View Single Post
Old 12-08-2005, 09:01 AM   #16
Erick Mead
 
Erick Mead's Avatar
Dojo: Big Green Drum (W. Florida Aikikai)
Location: West Florida
Join Date: Jun 2005
Posts: 2,617
United_States
Offline
Re: Zanshin development

There is a training technique in expanding awareness that I have been taught and practiced. It goes like this.

Uketachi stands square with a shinai or bokken in gedan (low position to front).

Two Uchitachi stand on either side with shinai or bokken (preferably shinai) held in jodan (high overhead).

Uketachi holds his focus directly to the front at all times, preferably facing a wall some distance away. Uketachi tells both Uchitachi to shift back until uketachi can see that they are there, but cannot see the swords raised over their heads.

Then uchitachi each exchange glances to allow one or the other to strike the chest (mune) of uchitachi with big, wide horizontal cuts. (shinai, I said, or lightly with bokken)

Start slow. Uketachi turns hips strongly to the side of the strike raising to seigan (extended middle position), and then turns hips slightly inside the cut to receive and block it. Then return to front position gedan. Strikes should be random, and uchitachi should not try to hide or feint the cut at all. Cuts can be shortened and speeded up as Uketachi progresses.

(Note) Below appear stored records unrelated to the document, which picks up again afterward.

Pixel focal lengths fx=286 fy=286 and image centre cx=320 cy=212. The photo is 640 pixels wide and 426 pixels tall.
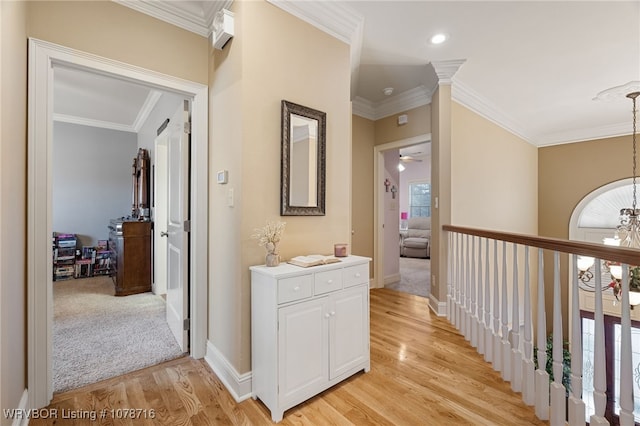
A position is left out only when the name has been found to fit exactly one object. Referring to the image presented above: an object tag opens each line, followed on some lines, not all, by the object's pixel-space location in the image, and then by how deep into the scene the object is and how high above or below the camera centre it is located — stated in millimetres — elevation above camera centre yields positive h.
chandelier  2576 -295
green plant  2888 -1678
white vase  1765 -283
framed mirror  1966 +382
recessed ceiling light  2592 +1618
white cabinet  1591 -708
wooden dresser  3734 -565
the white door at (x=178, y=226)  2301 -104
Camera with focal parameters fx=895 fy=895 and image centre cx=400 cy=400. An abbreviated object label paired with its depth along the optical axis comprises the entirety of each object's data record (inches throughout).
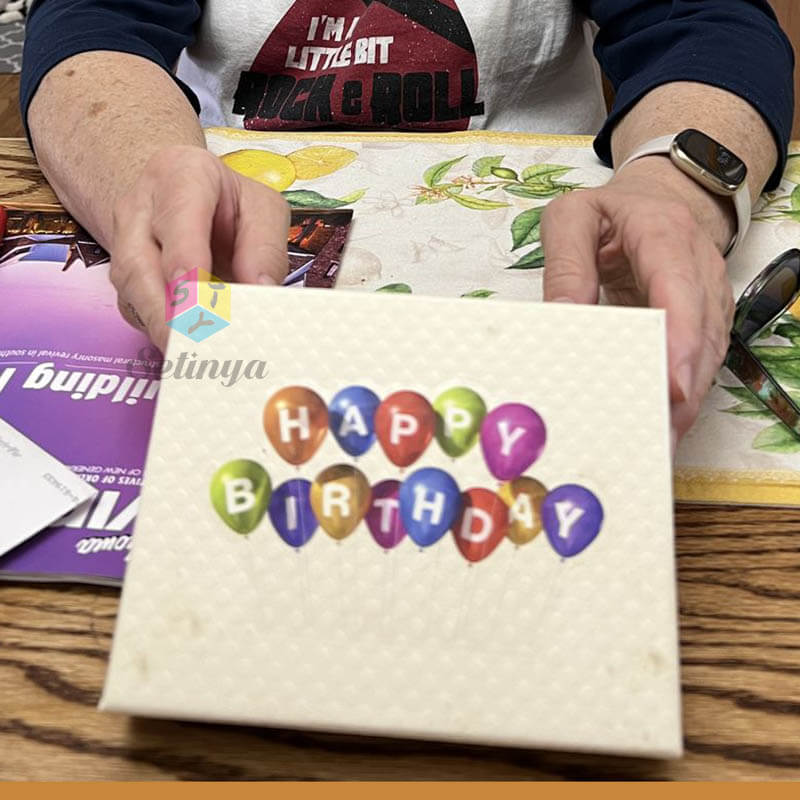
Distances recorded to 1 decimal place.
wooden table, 15.8
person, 20.1
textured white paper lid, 14.3
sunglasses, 22.7
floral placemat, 21.1
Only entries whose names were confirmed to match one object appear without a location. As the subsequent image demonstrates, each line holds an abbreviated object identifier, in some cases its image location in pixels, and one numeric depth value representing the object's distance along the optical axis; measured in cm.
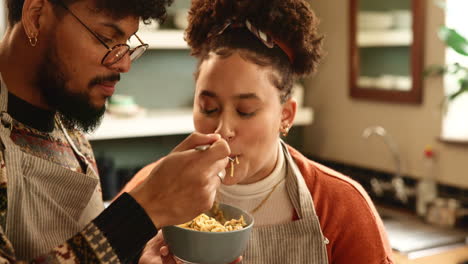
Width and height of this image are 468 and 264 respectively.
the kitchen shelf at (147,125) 348
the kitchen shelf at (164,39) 354
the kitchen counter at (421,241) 283
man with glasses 114
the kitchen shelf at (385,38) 356
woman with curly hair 163
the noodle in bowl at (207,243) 124
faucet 354
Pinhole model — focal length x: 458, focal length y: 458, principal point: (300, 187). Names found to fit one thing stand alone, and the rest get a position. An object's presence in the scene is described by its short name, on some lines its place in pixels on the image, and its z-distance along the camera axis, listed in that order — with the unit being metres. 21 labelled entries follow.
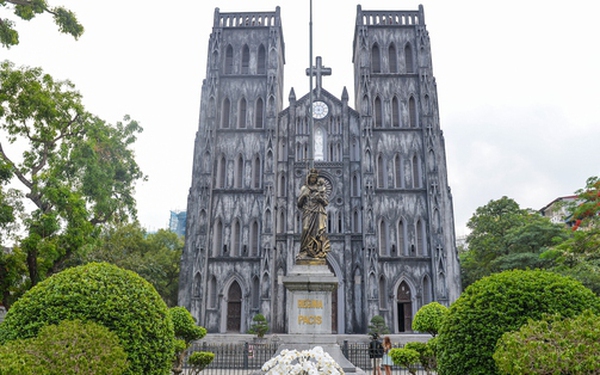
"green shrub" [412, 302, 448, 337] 13.01
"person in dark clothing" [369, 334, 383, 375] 10.48
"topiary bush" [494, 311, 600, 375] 4.55
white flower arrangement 4.51
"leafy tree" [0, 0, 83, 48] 10.73
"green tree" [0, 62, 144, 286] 15.48
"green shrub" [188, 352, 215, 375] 11.67
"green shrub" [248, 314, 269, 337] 23.86
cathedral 26.83
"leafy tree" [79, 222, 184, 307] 30.17
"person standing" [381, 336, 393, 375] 12.33
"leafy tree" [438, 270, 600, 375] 6.16
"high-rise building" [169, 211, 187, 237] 90.27
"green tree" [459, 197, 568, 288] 28.12
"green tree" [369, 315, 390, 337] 24.33
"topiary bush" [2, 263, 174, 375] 5.90
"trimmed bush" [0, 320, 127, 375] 4.72
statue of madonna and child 9.81
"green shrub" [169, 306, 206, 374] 11.57
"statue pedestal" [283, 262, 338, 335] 8.85
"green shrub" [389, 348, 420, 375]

Alternatively, if Ukeitachi is not yet prepared or is uncomfortable to block or sweep inside of a strike, then a tenkan on the foot away from the attacker can take them outside the arc of the cut in time with the strike. Get uketachi comfortable with this and then have uketachi begin blocking or sweeping inside with a pivot on both feet in place.

Once this method is learned then you graduate uketachi to receive yokomenuchi with an inside turning block, and then shomenuchi, with a rising vertical sweep (murabashi).